Christopher Burt Can’t See The Elephant In The Room
By Paul Homewood
Watts Up With That ran the story “NOAA’s National Climatic Data Center caught cooling the past – modern processed records don’t match paper records” the other day. The story, originally posted at Jeff Masters’ Wunderground, picked up on some research by Ken Towe.
Ken had discovered that the average state temperature records used in the current trends analysis by the NCDC (National Climate Data Center) do not reflect the actual published records of such as they appeared in the Monthly Weather Reviews and Climatological Data Summaries of years past. In most cases the temperatures now used for the 1920’s and 1930’s were lower than the ones actually reported at the time. This, of course, was creating a warming trend.
Ken used the example of Arizona to illustrate.
The state-by-state climate summary for the U.S. in February 1934. It may be hard to read, but the average temperature for the state of Arizona is listed as 52.0°F From Monthly Weather Review.
However, if we look at the current NCDC temperature analysis (which runs from 1895-present) we see that for Arizona in February 1934 they have a state average of 48.9°F, not the 52.0°F that was originally published:
Christopher Burt, who is an accomplished weather historian, penned an informative explanation for what Ken had found. To quote
The basic reason for the difference is that the NCDC has begun to switch over from using what they call the ‘Traditional Climate Division Data Set’ (TCDD) to a new ‘Gridded Divisional Dataset’ (GrDD) that takes into account inconsistencies in the TCDD.
He gives a good example of why this is significant.
For instance in the example I used of Arizona in 1934: the USWB (U.S. Weather Bureau, Dept. of Agriculture) based their 52.0F state average on data from 78 sites that reported from around the state that particular month of February 1934. Of these 78 sites 3 were in the city of Phoenix (Airport, USWB site, and Indian School), 3 were in Yuma (Citrus Station, USWB, and Valley site), and 2 were in Tucson (Airport and Univ. of Arizona campus). So 8 (more than 10%) of the 78 sites for the entire state were located in three of the warmest cities in the state. Furthermore, 27 of the 78 sites were in Maricopa and Yuma counties, the two warmest counties in the state that comprise 12.6% of the state’s landmass yet account for 34.6% of the observation sites.
This, of course, is all perfectly sensible stuff, and no doubt explains most of huge discrepancy of over three degrees in Arizona. However, Burt is being, shall we say, slightly economical with the truth.
Tucked away in the technical explanation is the following
4. Finally, none of the TCDD’s station-based temperature records contain adjustments for historical changes in observation time, station location, or temperature instrumentation, inhomogeneities which further bias temporal trends (Peterson et al., 1998).”

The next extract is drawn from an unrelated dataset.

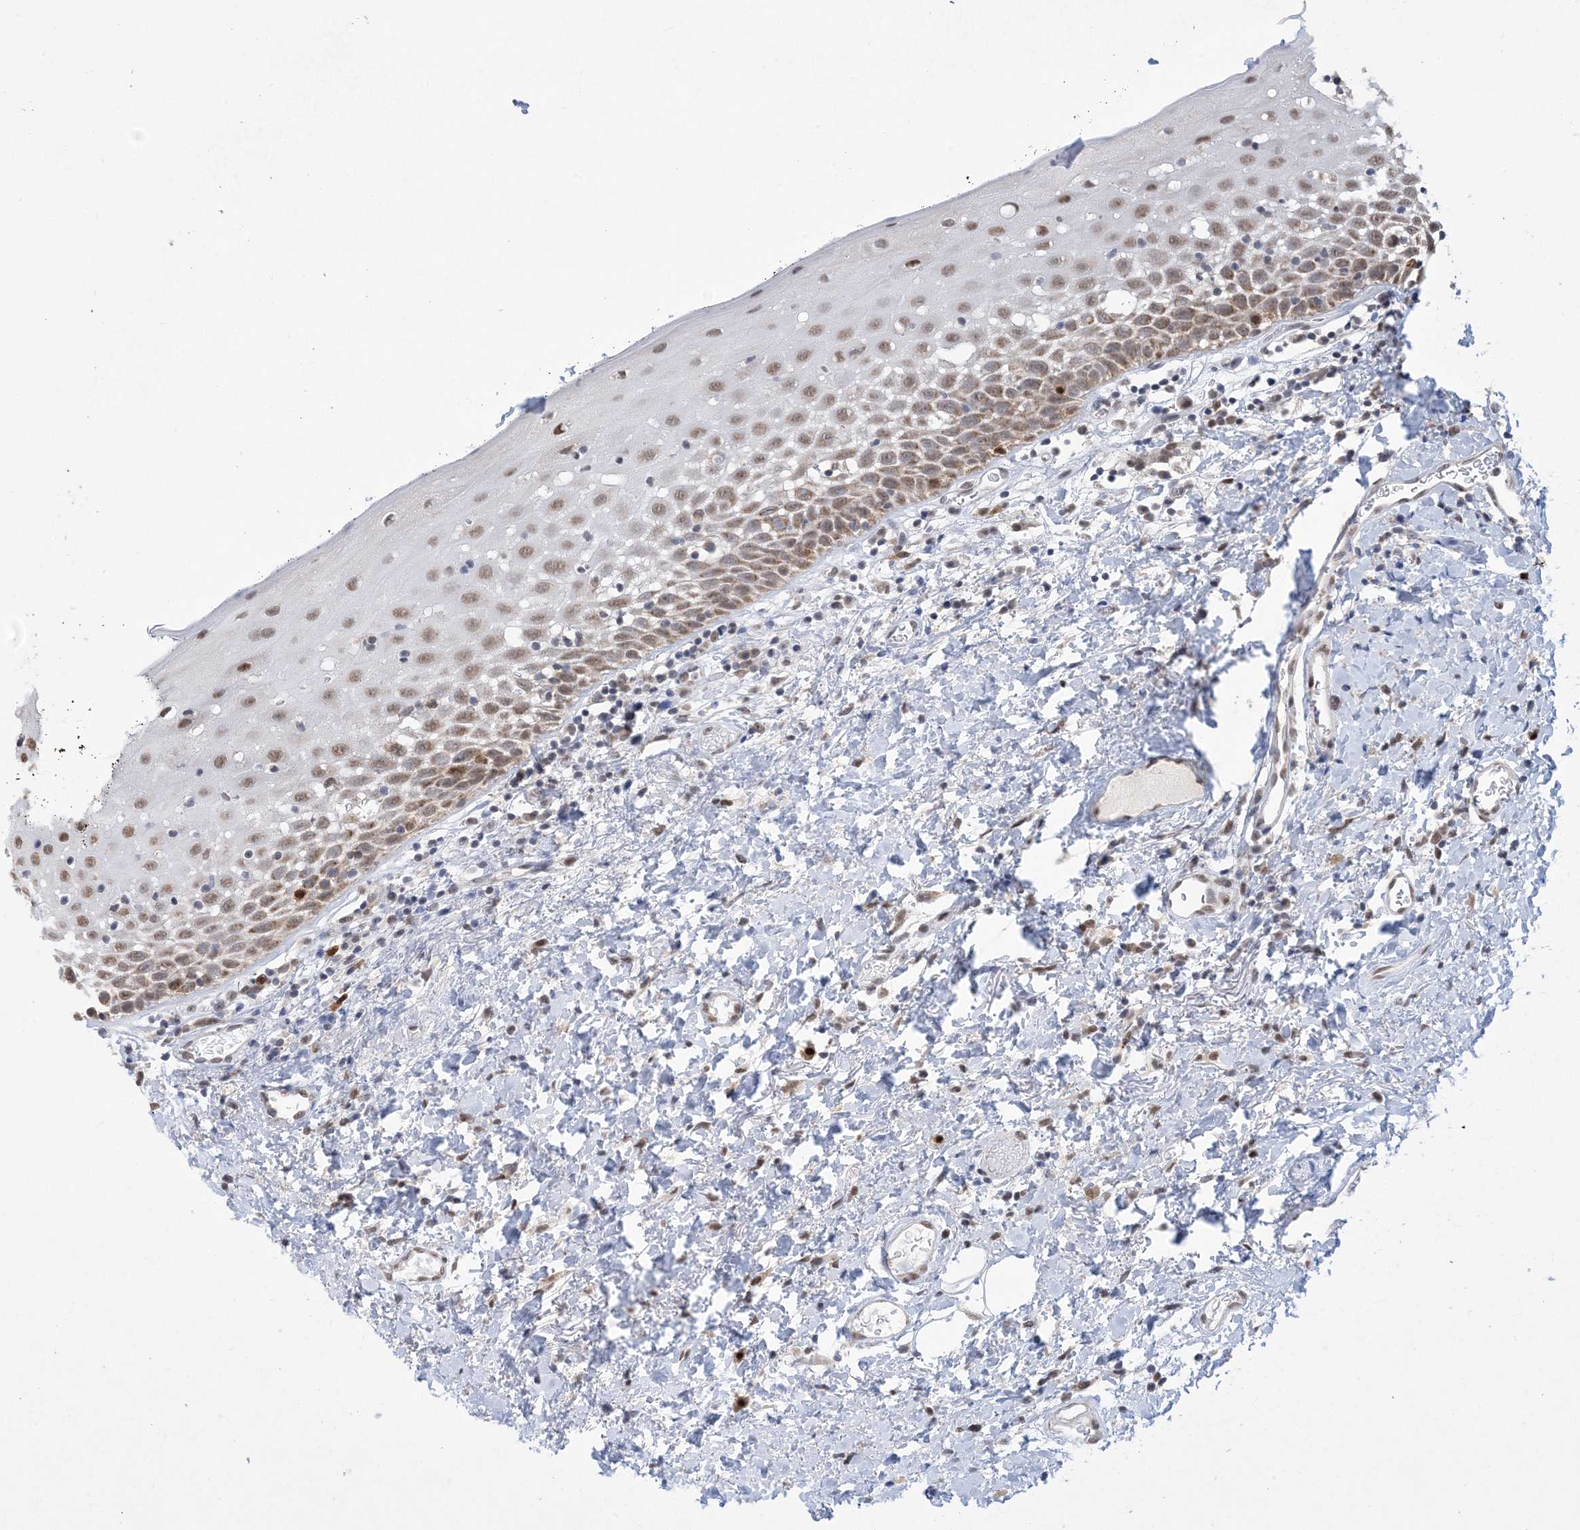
{"staining": {"intensity": "moderate", "quantity": ">75%", "location": "nuclear"}, "tissue": "oral mucosa", "cell_type": "Squamous epithelial cells", "image_type": "normal", "snomed": [{"axis": "morphology", "description": "Normal tissue, NOS"}, {"axis": "topography", "description": "Oral tissue"}], "caption": "This histopathology image displays unremarkable oral mucosa stained with immunohistochemistry to label a protein in brown. The nuclear of squamous epithelial cells show moderate positivity for the protein. Nuclei are counter-stained blue.", "gene": "TRMT10C", "patient": {"sex": "male", "age": 74}}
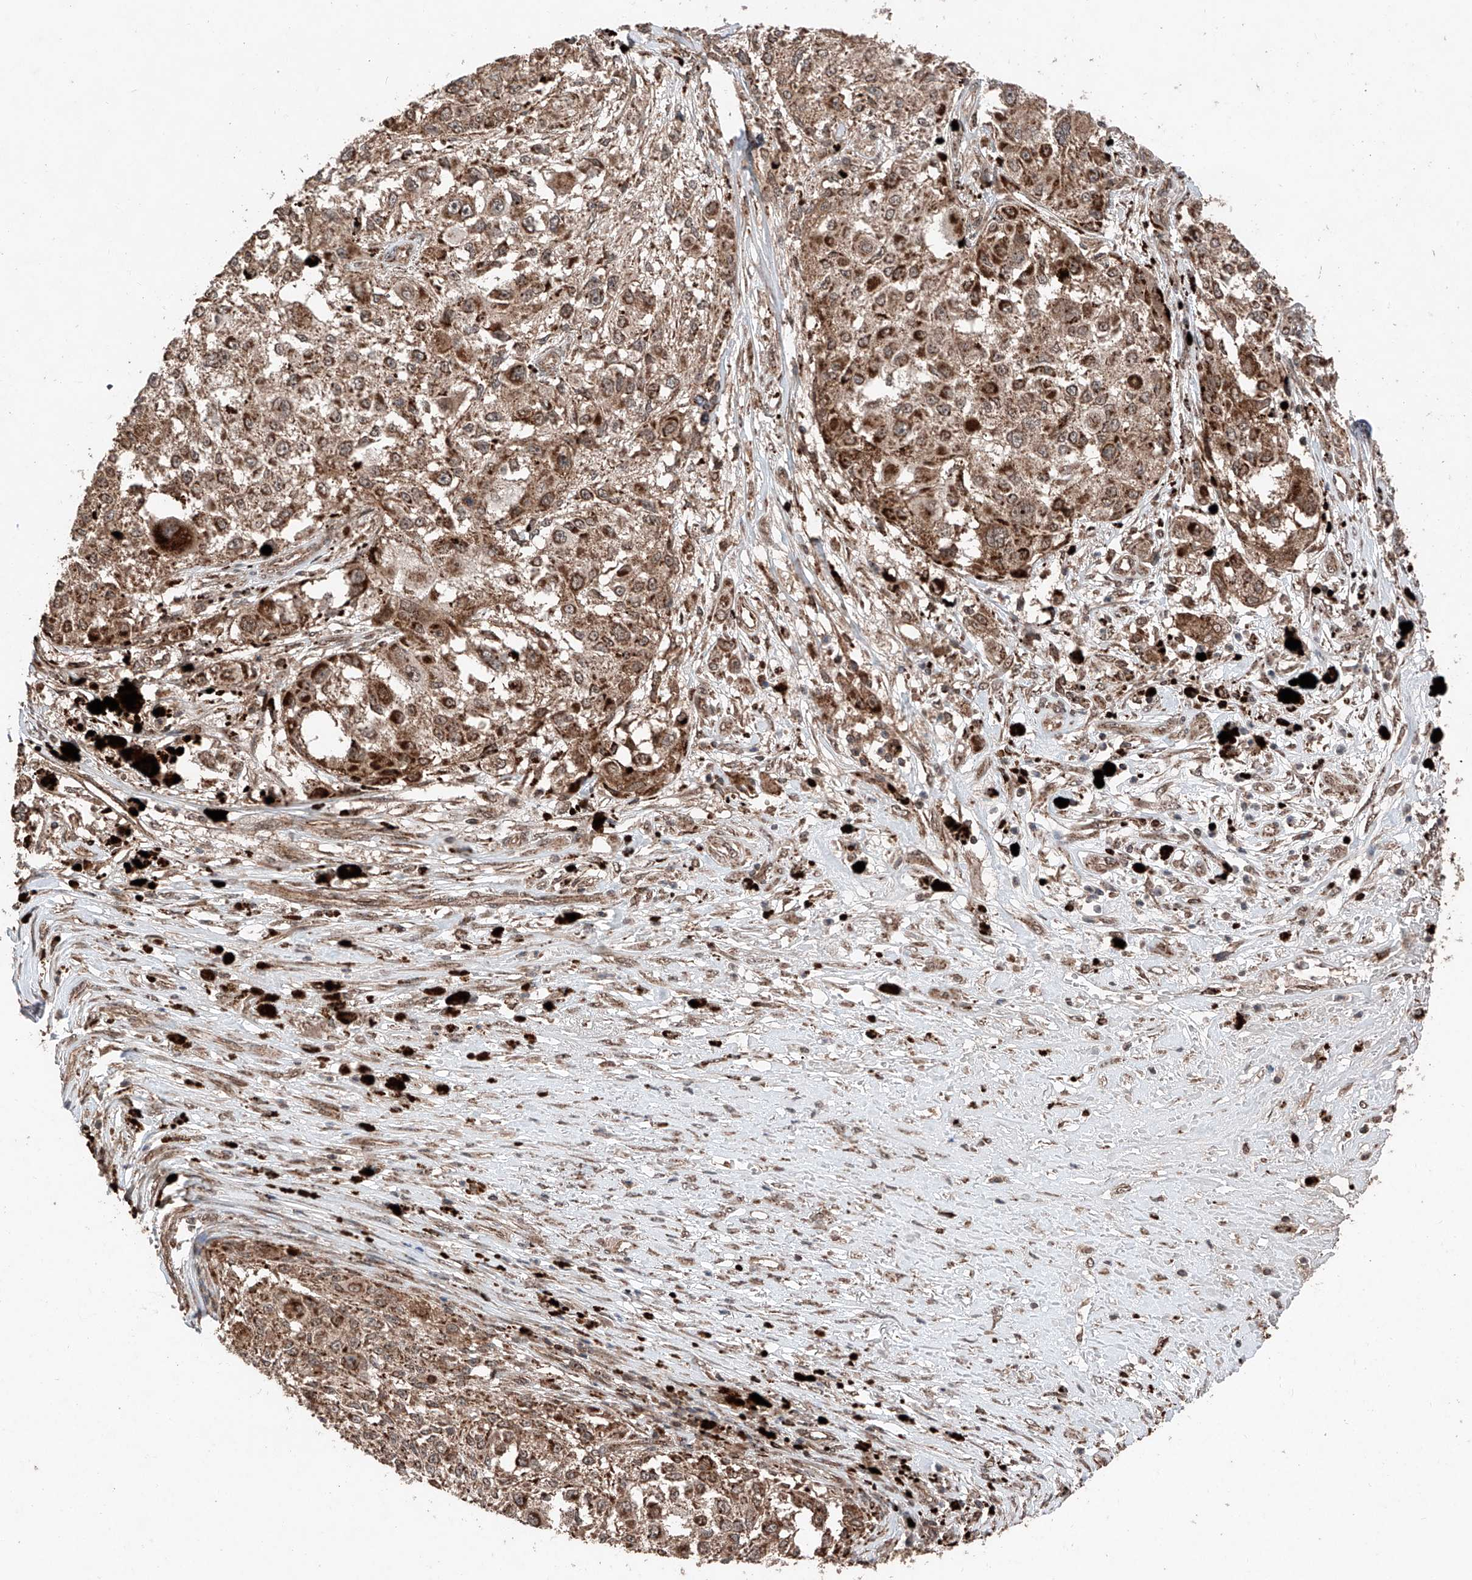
{"staining": {"intensity": "moderate", "quantity": ">75%", "location": "cytoplasmic/membranous"}, "tissue": "melanoma", "cell_type": "Tumor cells", "image_type": "cancer", "snomed": [{"axis": "morphology", "description": "Necrosis, NOS"}, {"axis": "morphology", "description": "Malignant melanoma, NOS"}, {"axis": "topography", "description": "Skin"}], "caption": "Immunohistochemistry (DAB (3,3'-diaminobenzidine)) staining of human melanoma exhibits moderate cytoplasmic/membranous protein staining in approximately >75% of tumor cells.", "gene": "ZSCAN29", "patient": {"sex": "female", "age": 87}}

In fact adjustments for Time of Observation (TOBS) make up the lion’s share of such adjustments, as the others tend to cancel themselves out. As WUWT makes clear, these adjustments add about a degree fahrenheit of warming between 1930 and 2010 to US temperatures.
Burt even says “The original raw data of specific weather stations has not been changed”, but this is exactly what has happened.
[Dictionary Definition of “Adjusted” – Arranged or Changed]
He then quotes Chris Fenimore’s report, which summarises the effect of the changes, “The average change in trend was about 0.06°F per century.”. This, however, is highly misleading as it averages together cooling and warming adjustments as this graph for Alabama makes clear.
The bottom graph shows the amounts by which raw temperatures have been adjusted down (blue) or up (red) during the changeover in datasets.
Temperatures from 1930-50 have been reduced by nearly a degree fahrenheit, while temperatures since 1970 have been adjusted up by up to a quarter of a degree. The total adjustment, with the pluses and minuses offsetting each other, is fairly small, but the change between 1930 and 2010 is significant.
Previous analysis has shown that the mix of stations in Alabama has had very little effect on the overall average, whereas the TOBS effect can be very clearly seen by comparing these two graphs for Valley Head, Alabama – the first being raw temperatures, the second after TOBS adjustment.
It is a pity Mr Burt did not think it important to mention this.